Alternatively, an unlit box (or barrel, whatever) could be lobbed near or at a flame source, like near a candle or in hearth. This would break on impact, and when the puff of flour-dust reached the flame, it would ignite explosively in a dust explosion - again a lot of boom and pyrotechnics, but probably little in the way of structural damage. This wouldn't require lighting beforehand, might take lighter and untarred boxes (since it wouldn't have to withstand burning) and if carefully used might not clue pursuers in that an external flame is needed.
(edit: I had the idea that a packed box might explode if it burned hot and strongly enough to burn through the box, and that explosion would be much greater and cause more damage since the flour was under pressure - the difference between dust explosions used for special effects and those blowing up buildings. This might not be the case, as Mark points out... or simply tarring and igniting the box might not be enough to burn through the box and get hot enough to set it off. My apologies).

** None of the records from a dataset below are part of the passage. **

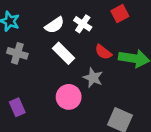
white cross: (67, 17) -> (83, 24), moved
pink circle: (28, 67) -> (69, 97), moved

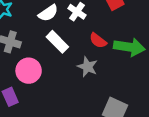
pink circle: (69, 97) -> (29, 71), moved

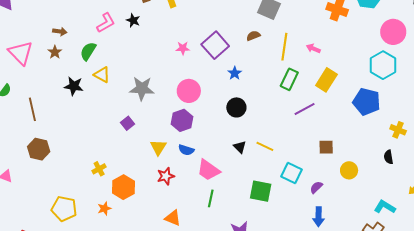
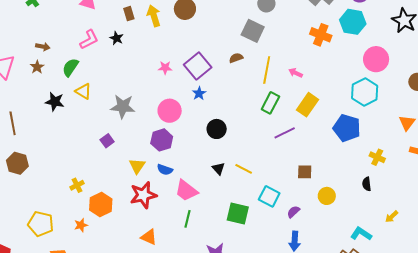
blue star: (235, 73) -> (199, 93), moved
red star: (166, 176) -> (143, 195), size x1.5

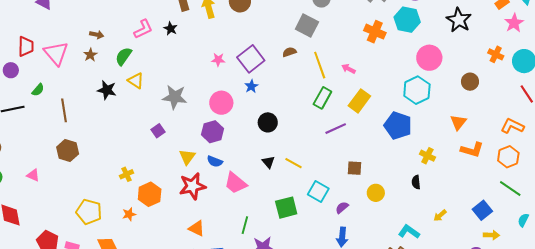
yellow line: (267, 70) -> (320, 65), turned -32
green square: (238, 213) -> (286, 208), turned -30
green line: (188, 219) -> (245, 225), moved

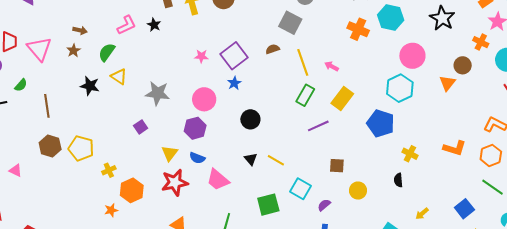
orange cross: (496, 54) -> (481, 42), moved
brown circle: (470, 82) -> (463, 65), moved
orange triangle: (458, 122) -> (447, 83), moved
yellow pentagon: (89, 212) -> (81, 148), moved

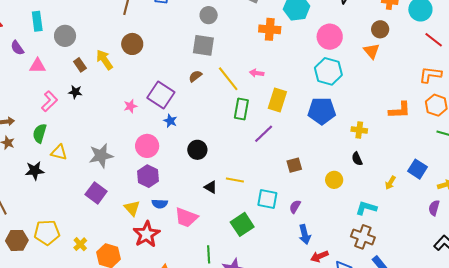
purple square: (141, 127) -> (96, 193), size x1.5
yellow circle: (358, 191) -> (334, 180), moved
blue square: (464, 209) -> (418, 169), moved

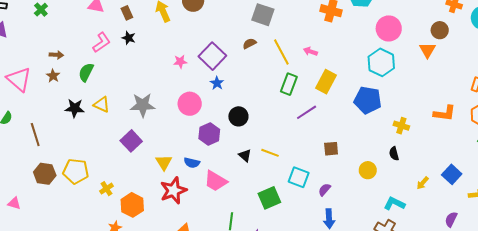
brown rectangle: (80, 65) -> (127, 13), moved
yellow triangle: (59, 152) -> (102, 104), moved
purple hexagon: (148, 176) -> (209, 134), moved
purple semicircle: (434, 208) -> (451, 219), moved

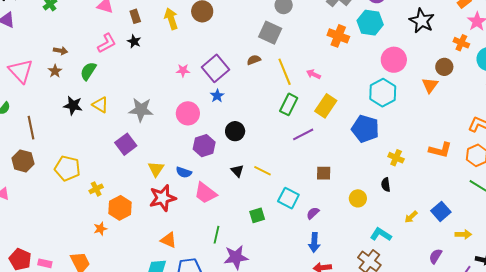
brown hexagon: (45, 174) -> (23, 161), moved
green square: (269, 198) -> (257, 215), size x0.7

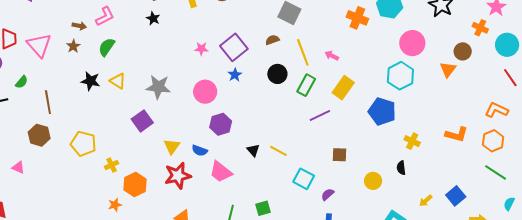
pink L-shape: (107, 43) -> (105, 16), moved
black circle: (235, 131) -> (277, 74), moved
green square: (257, 215) -> (263, 208), moved

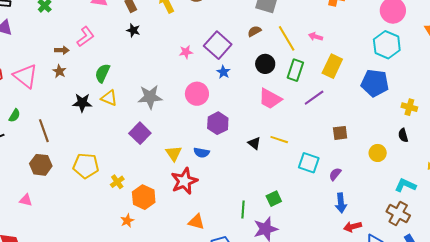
green semicircle: (107, 47) -> (102, 73), moved
pink trapezoid: (221, 172) -> (270, 99), moved

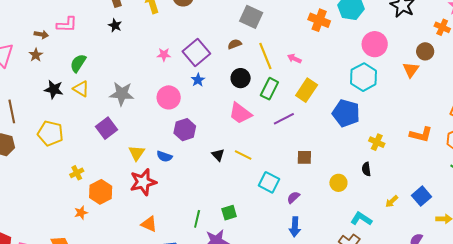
pink L-shape: (85, 37) -> (67, 25), turned 30
yellow pentagon: (86, 166) -> (50, 133), moved

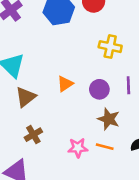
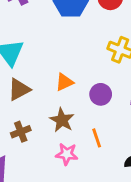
brown star: (109, 119) -> (62, 120), moved
orange line: (105, 147) -> (97, 138), moved, turned 48

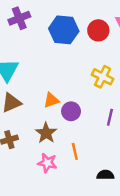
purple circle: (101, 94) -> (71, 111), moved

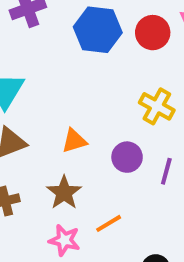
purple circle: (71, 111) -> (127, 157), moved
orange line: (75, 151) -> (109, 223), turned 70

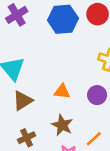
orange triangle: (74, 141) -> (62, 91), turned 35

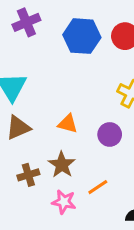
brown cross: (27, 138) -> (28, 175), moved

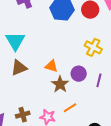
brown star: (62, 165) -> (60, 84), moved
brown cross: (28, 175) -> (23, 115), moved

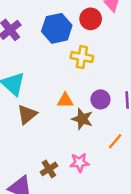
yellow cross: (93, 47) -> (82, 57), moved
orange line: (70, 108) -> (115, 141), moved

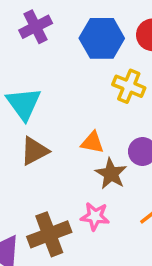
pink star: (79, 162) -> (95, 216), moved
brown cross: (49, 169) -> (49, 234), size x1.6

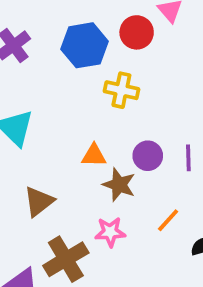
brown triangle: (34, 151) -> (39, 201), moved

Little sacks of flour would not work well as they aren't packed or pressurized for the first scenario, and probably wouldn't puff dust freely enough for the second. Something of wood, maybe waxed or oiled to help promote burning, and coated in something robustly burnable, like tar. A really savvy customer might include some metal shards or other junk, since it's the shrapnel more than the fire that will cause injuries from little bombs.
The hard part is going to be ignition... there aren't any ways I know of in medieval times to set off fire at a distance. The 'bombs' would have to be ignited along the principles of fire arrows, already lit and burning sturdily enough to survive being thrown.
This might have been discovered by someone experimenting after seeing flour explosions in action (like a bakery fire... I think it was known at the time that flour and fire went boom), or trying for a bigger boom from flaming arrows (and using sawdust or the like as extra fuel). The pieces were in place and readily available, it would only take someone putting the pieces together to make something workable.